_Instructions for the task_
Your job is to return every line in the data holding the string "they".

_Provided entries_

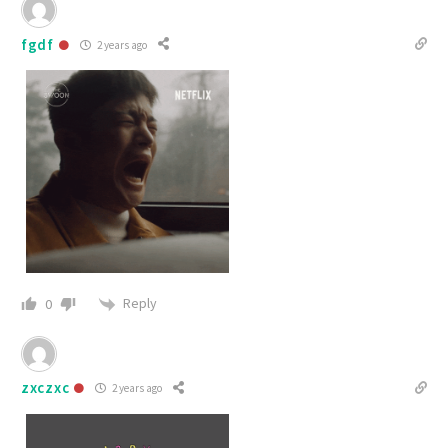
fgdf
2 years ago
Reply
0
zxczxc
2 years ago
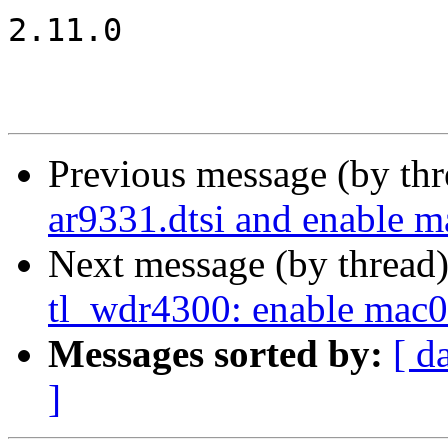
2.11.0

Previous message (by th
ar9331.dtsi and enable m
Next message (by thread
tl_wdr4300: enable mac0
Messages sorted by:
[ d
]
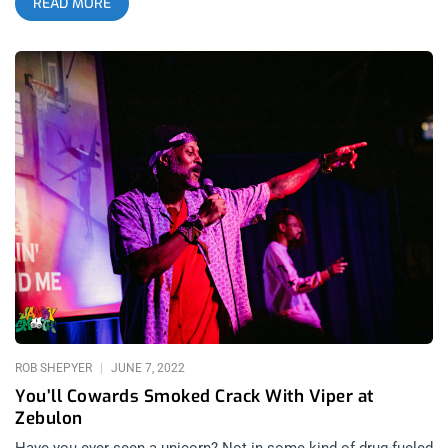
READ MORE
drastically that the roots of it are hard to find. With the current
emphasis on the structured breakdowns in hardcore punk and
the genre-bending influences found in emo and pop-punk, it’s a
breath of fresh air to come across an artist that simply plays
their music as fast and chaotic as possible. S.H.I.T.’s recent
show at Zebulon with The Passing and Abuso De Poder was a
stacked lineup that moved at lightning speed, epitomizing this
classic formula of rapid instrumentals mixed with noisey
feedback and the snarling character that punk rock was
founded on. While recent evolutions of the genre have brought
the scene to a larger audience, S.H.I.T. is a band with deep
appreciation for the origins of punk rock and they aim to re-
create the disorderly energy that the genre was known for. The
most impressive aspect of S.H.I.T. is their ability to evoke this
feeling of early punk scenes without emulating the past in a
nostalgic way
ROB SHEPYER
JUNE 7, 2022
You’ll Cowards Smoked Crack With Viper at
Zebulon
Have you ever seen a unicorn? Not in some kind of drug-fueled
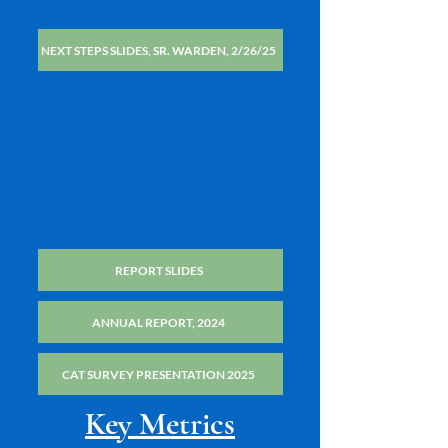
NEXT STEPS SLIDES, SR. WARDEN, 2/26/25
REPORT SLIDES
ANNUAL REPORT, 2024
CAT SURVEY PRESENTATION 2025
Key Metrics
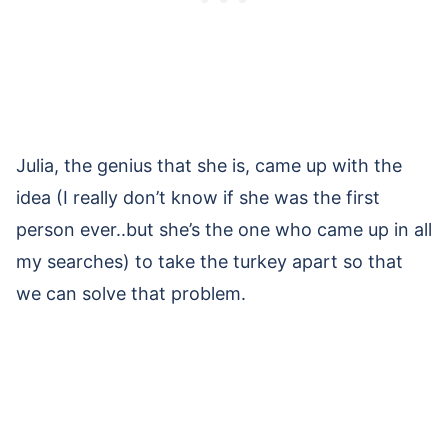
Julia, the genius that she is, came up with the
idea (I really don’t know if she was the first
person ever..but she’s the one who came up in all
my searches) to take the turkey apart so that
we can solve that problem.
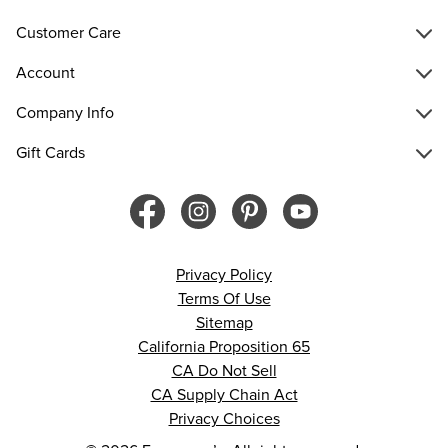
Customer Care
Account
Company Info
Gift Cards
Privacy Policy
Terms Of Use
Sitemap
California Proposition 65
CA Do Not Sell
CA Supply Chain Act
Privacy Choices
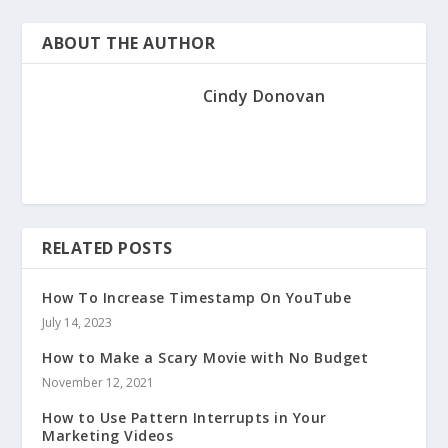
ABOUT THE AUTHOR
Cindy Donovan
RELATED POSTS
How To Increase Timestamp On YouTube
July 14, 2023
How to Make a Scary Movie with No Budget
November 12, 2021
How to Use Pattern Interrupts in Your
Marketing Videos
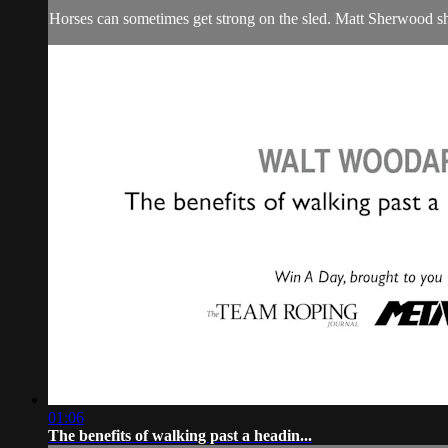
Horses can sometimes get strong on the sled. Matt Sherwood sh
01:06
The benefits of walking past a headin...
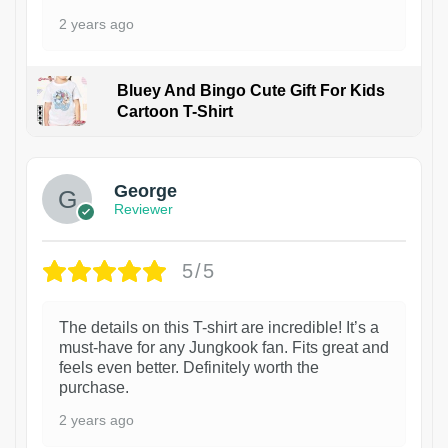
2 years ago
Bluey And Bingo Cute Gift For Kids
Cartoon T-Shirt
1
George
Reviewer
5/5
The details on this T-shirt are incredible! It’s a
must-have for any Jungkook fan. Fits great and
feels even better. Definitely worth the
purchase.
2 years ago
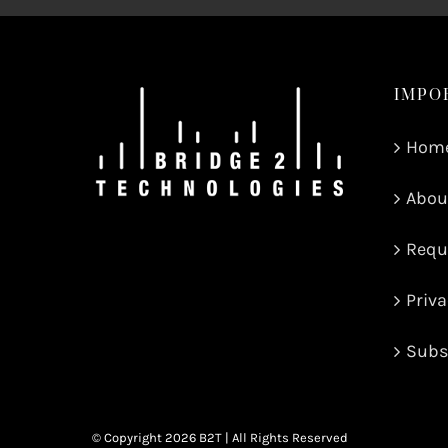
IMPO
Hom
Abou
Requ
Priva
Subs
© Copyright
2026 B2T | All Rights Reserved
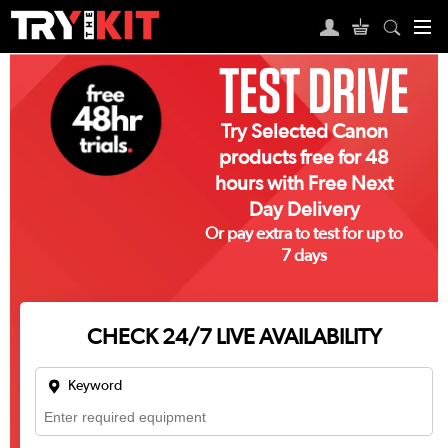
TEST DRIVE
Try Selected Canon
products free for 48
hours with Free Next
Day Delivery
Or pay extra to test for up to
7 days
CHECK 24/7 LIVE AVAILABILITY
Keyword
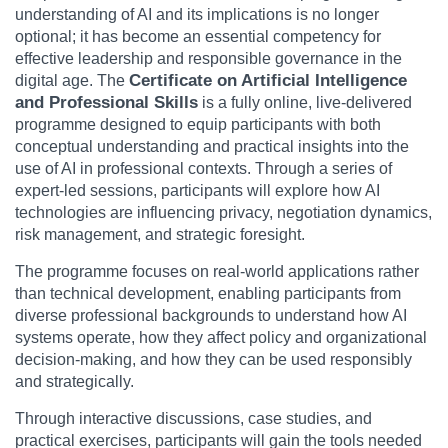
understanding of AI and its implications is no longer
optional; it has become an essential competency for
effective leadership and responsible governance in the
Certificate on Artificial Intelligence
digital age. The
and Professional Skills
is a fully online, live-delivered
programme designed to equip participants with both
conceptual understanding and practical insights into the
use of AI in professional contexts. Through a series of
expert-led sessions, participants will explore how AI
technologies are influencing privacy, negotiation dynamics,
risk management, and strategic foresight.
The programme focuses on real-world applications rather
than technical development, enabling participants from
diverse professional backgrounds to understand how AI
systems operate, how they affect policy and organizational
decision-making, and how they can be used responsibly
and strategically.
Through interactive discussions, case studies, and
practical exercises, participants will gain the tools needed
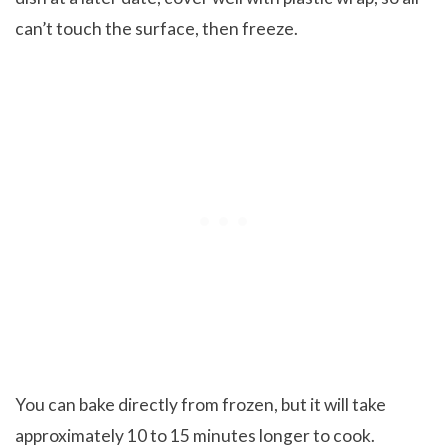
can’t touch the surface, then freeze.
You can bake directly from frozen, but it will take
approximately 10 to 15 minutes longer to cook.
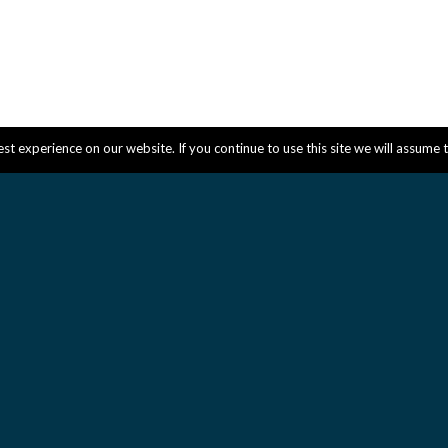
t experience on our website. If you continue to use this site we will assume t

_Expected answer_
appreciation for the origins of punk rock and they aim to re-
systems operate, how they affect policy and organizational
decision-making, and how they can be used responsibly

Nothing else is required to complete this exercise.